What you have to do: Omit every picture, then return each line of the data below exactly.

··· Task data

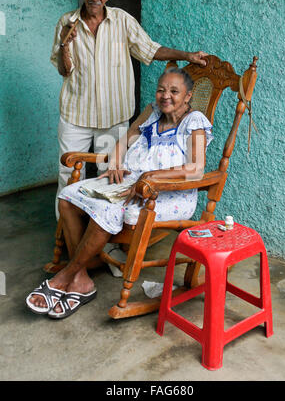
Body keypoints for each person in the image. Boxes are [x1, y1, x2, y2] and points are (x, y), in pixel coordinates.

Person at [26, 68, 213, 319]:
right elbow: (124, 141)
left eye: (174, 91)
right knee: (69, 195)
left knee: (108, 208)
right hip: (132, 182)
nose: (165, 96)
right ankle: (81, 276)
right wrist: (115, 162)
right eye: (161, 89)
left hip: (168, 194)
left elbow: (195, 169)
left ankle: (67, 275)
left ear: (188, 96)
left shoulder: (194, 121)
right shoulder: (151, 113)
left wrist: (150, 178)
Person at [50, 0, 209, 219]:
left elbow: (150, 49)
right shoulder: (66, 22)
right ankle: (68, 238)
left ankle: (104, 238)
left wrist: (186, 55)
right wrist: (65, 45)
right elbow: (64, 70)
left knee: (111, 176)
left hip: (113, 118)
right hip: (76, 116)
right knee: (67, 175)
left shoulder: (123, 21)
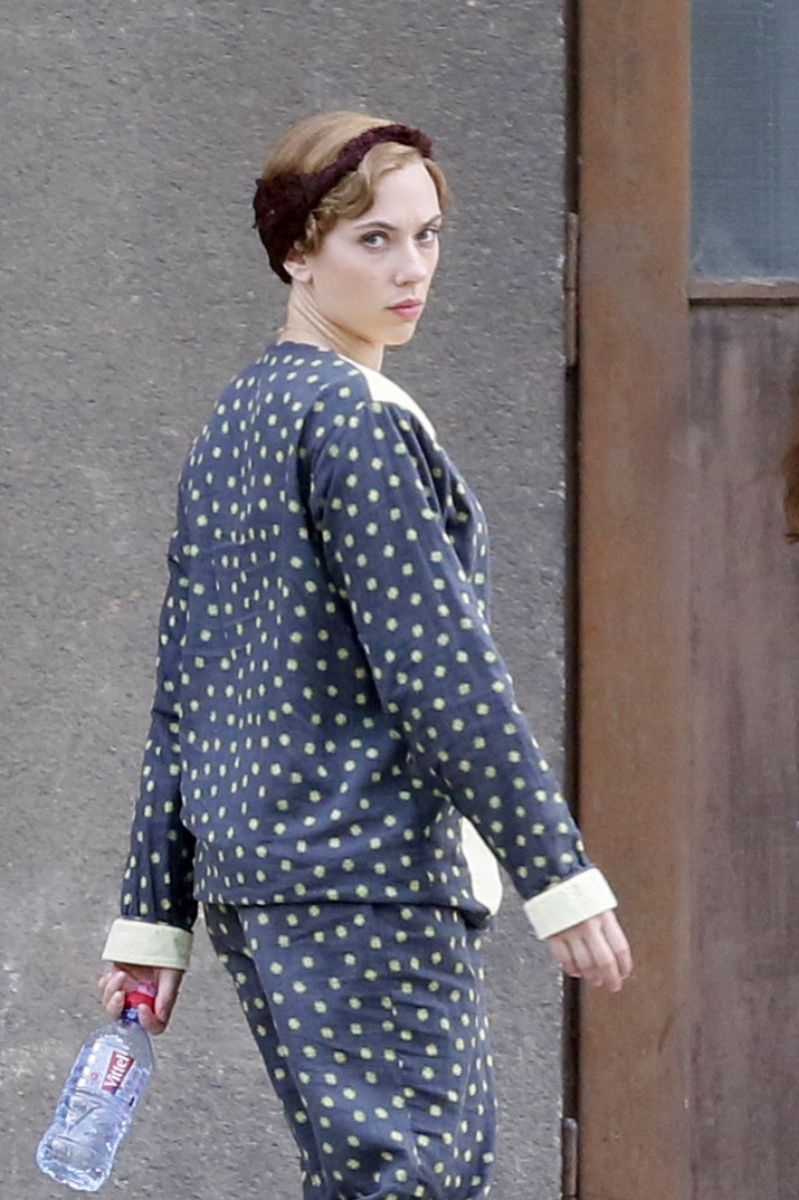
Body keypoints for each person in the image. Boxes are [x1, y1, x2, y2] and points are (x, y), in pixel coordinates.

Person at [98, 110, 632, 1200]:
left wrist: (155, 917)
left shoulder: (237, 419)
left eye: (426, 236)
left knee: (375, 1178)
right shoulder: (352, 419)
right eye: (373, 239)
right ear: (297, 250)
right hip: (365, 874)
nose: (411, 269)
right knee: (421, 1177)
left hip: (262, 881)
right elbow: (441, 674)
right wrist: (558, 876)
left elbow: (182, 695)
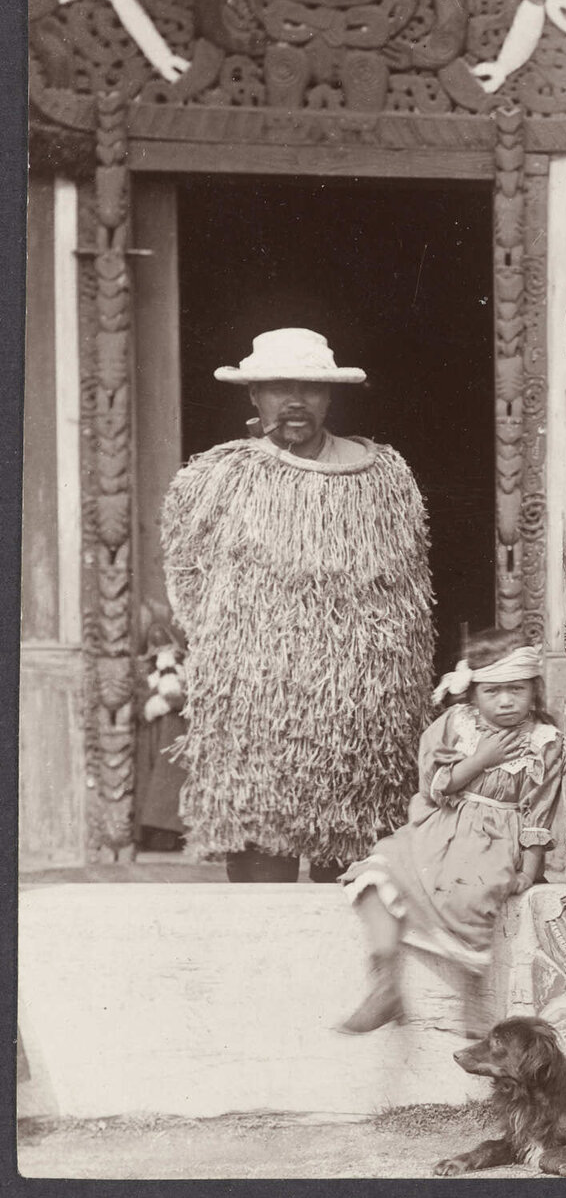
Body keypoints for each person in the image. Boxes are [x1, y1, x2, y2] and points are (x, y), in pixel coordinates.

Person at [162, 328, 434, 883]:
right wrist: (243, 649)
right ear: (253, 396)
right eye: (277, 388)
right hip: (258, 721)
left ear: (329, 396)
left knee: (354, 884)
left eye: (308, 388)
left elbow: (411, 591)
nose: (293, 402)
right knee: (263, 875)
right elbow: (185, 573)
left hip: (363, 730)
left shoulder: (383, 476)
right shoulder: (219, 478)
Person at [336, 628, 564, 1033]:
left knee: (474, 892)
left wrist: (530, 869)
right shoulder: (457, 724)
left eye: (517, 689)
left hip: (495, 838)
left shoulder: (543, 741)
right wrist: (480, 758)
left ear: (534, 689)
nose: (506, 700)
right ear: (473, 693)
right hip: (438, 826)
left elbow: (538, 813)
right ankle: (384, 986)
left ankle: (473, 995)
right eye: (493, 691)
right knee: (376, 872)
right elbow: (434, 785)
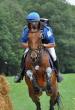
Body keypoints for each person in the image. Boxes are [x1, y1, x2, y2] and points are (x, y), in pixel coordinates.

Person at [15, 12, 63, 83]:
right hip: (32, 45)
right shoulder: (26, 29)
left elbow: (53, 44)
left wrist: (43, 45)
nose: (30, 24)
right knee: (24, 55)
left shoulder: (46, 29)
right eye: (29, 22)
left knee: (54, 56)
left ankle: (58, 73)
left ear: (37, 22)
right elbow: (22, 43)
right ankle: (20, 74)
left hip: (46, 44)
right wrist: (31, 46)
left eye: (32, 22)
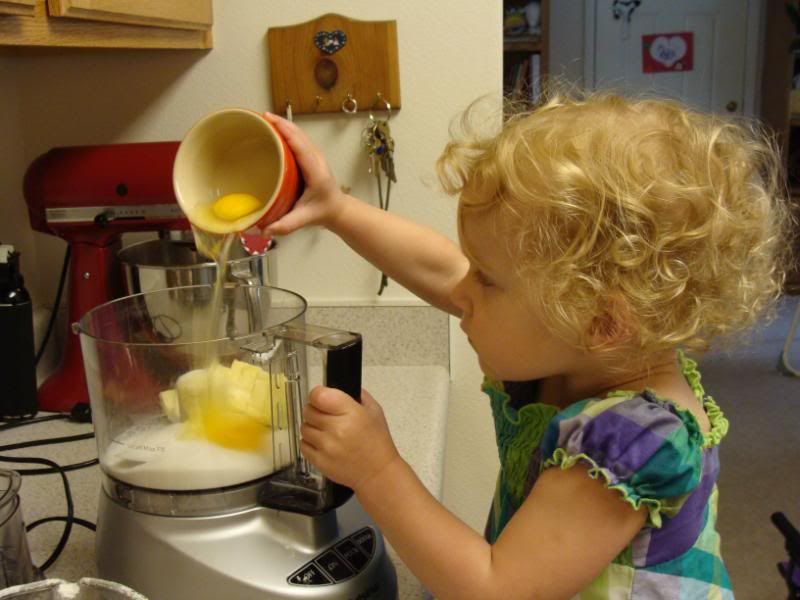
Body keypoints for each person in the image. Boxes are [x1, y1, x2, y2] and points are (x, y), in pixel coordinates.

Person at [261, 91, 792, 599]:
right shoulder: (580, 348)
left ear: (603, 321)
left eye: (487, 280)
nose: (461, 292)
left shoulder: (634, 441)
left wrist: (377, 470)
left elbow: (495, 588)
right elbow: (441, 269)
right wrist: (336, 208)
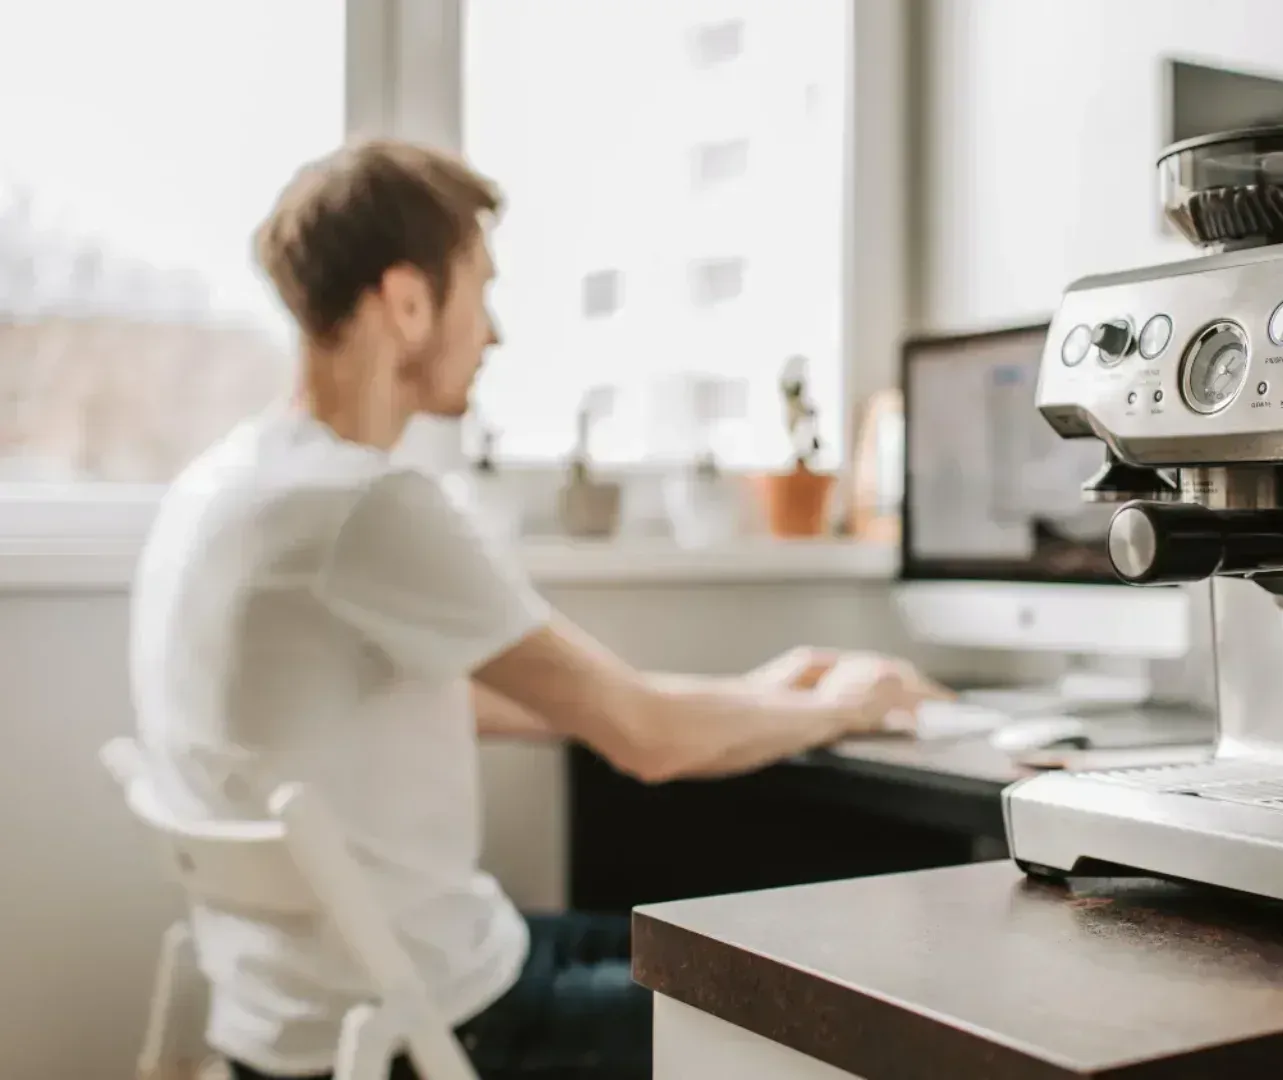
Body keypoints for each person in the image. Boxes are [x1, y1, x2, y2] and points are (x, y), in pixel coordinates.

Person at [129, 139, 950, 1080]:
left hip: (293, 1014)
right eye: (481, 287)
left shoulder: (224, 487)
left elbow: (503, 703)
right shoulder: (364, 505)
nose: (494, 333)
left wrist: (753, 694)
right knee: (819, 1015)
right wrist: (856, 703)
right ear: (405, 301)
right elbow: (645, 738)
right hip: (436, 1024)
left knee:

······

Solution to the problem:
Body keypoints for each person in the image. Boxes are [x1, y1, x2, y2] and points are (x, y), in pixel coordinates.

Person at [26, 68, 213, 319]:
right elbow: (124, 141)
left eye: (174, 91)
right knee: (69, 195)
left knee: (108, 208)
right hip: (132, 182)
nose: (165, 96)
right ankle: (81, 276)
right wrist: (115, 162)
right eye: (161, 89)
left hip: (168, 194)
left elbow: (195, 169)
left ankle: (67, 275)
left ear: (188, 96)
left shoulder: (194, 121)
right shoulder: (151, 113)
left wrist: (150, 178)
Person at [50, 0, 209, 219]:
left elbow: (150, 49)
right shoulder: (66, 22)
right ankle: (68, 238)
left ankle: (104, 238)
left wrist: (186, 55)
right wrist: (65, 45)
right elbow: (64, 70)
left knee: (111, 176)
left hip: (113, 118)
right hip: (76, 116)
right knee: (67, 175)
left shoulder: (123, 21)
Body keypoints for each person in the image. Boxes are [x1, y1, x2, y2] and points are (x, y), in pixel coordinates.

Person at [98, 110, 632, 1200]:
left wrist: (155, 917)
left shoulder: (237, 419)
left eye: (426, 236)
left knee: (375, 1178)
right shoulder: (352, 419)
right eye: (373, 239)
right ear: (297, 250)
right hip: (365, 874)
nose: (411, 269)
right knee: (421, 1177)
left hip: (262, 881)
right elbow: (441, 674)
right wrist: (558, 876)
left elbow: (182, 695)
Body keypoints for each person in the image. Boxes are [x1, y1, x2, y2] and points are (x, y), in pixel coordinates.

Person at [162, 328, 434, 883]:
right wrist: (243, 649)
right ear: (253, 396)
right eye: (277, 388)
right hip: (258, 721)
left ear: (329, 396)
left knee: (354, 884)
left eye: (308, 388)
left elbow: (411, 591)
nose: (293, 402)
right knee: (263, 875)
right elbow: (185, 573)
left hip: (363, 730)
left shoulder: (383, 476)
right shoulder: (219, 478)
Person at [336, 628, 564, 1033]:
left knee: (474, 892)
left wrist: (530, 869)
right shoulder: (457, 724)
left eye: (517, 689)
left hip: (495, 838)
left shoulder: (543, 741)
right wrist: (480, 758)
left ear: (534, 689)
nose: (506, 700)
right ear: (473, 693)
right hip: (438, 826)
left elbow: (538, 813)
right ankle: (384, 986)
left ankle: (473, 995)
right eye: (493, 691)
right knee: (376, 872)
right elbow: (434, 785)
Body keypoints for each person in the image. Boxes are [x1, y1, x2, y2] and points are (x, y), in pixel coordinates.

Person at [15, 12, 63, 83]:
right hip: (32, 45)
right shoulder: (26, 29)
left elbow: (53, 44)
left wrist: (43, 45)
nose: (30, 24)
right knee: (24, 55)
left shoulder: (46, 29)
right eye: (29, 22)
left knee: (54, 56)
left ankle: (58, 73)
left ear: (37, 22)
right elbow: (22, 43)
right ankle: (20, 74)
left hip: (46, 44)
right wrist: (31, 46)
left eye: (32, 22)
Body keypoints for each person in the image. Boxes are [x1, y1, x2, y2] and points are (x, y), in pixel coordinates.

Person at [261, 91, 792, 599]:
right shoulder: (580, 348)
left ear: (603, 321)
left eye: (487, 280)
nose: (461, 292)
left shoulder: (634, 441)
left wrist: (377, 470)
left elbow: (495, 588)
right elbow: (441, 269)
right wrist: (336, 208)
Body keypoints for each person in the image. Boxes are [x1, y1, x2, y2] and points are (x, y), in pixel coordinates.

Person at [129, 139, 950, 1080]:
left hip: (293, 1014)
right eye: (481, 287)
left shoulder: (224, 487)
left elbow: (503, 703)
right shoulder: (364, 505)
nose: (494, 333)
left wrist: (753, 694)
right knee: (819, 1015)
right wrist: (856, 703)
right ear: (405, 301)
right elbow: (645, 738)
right hip: (436, 1024)
left knee:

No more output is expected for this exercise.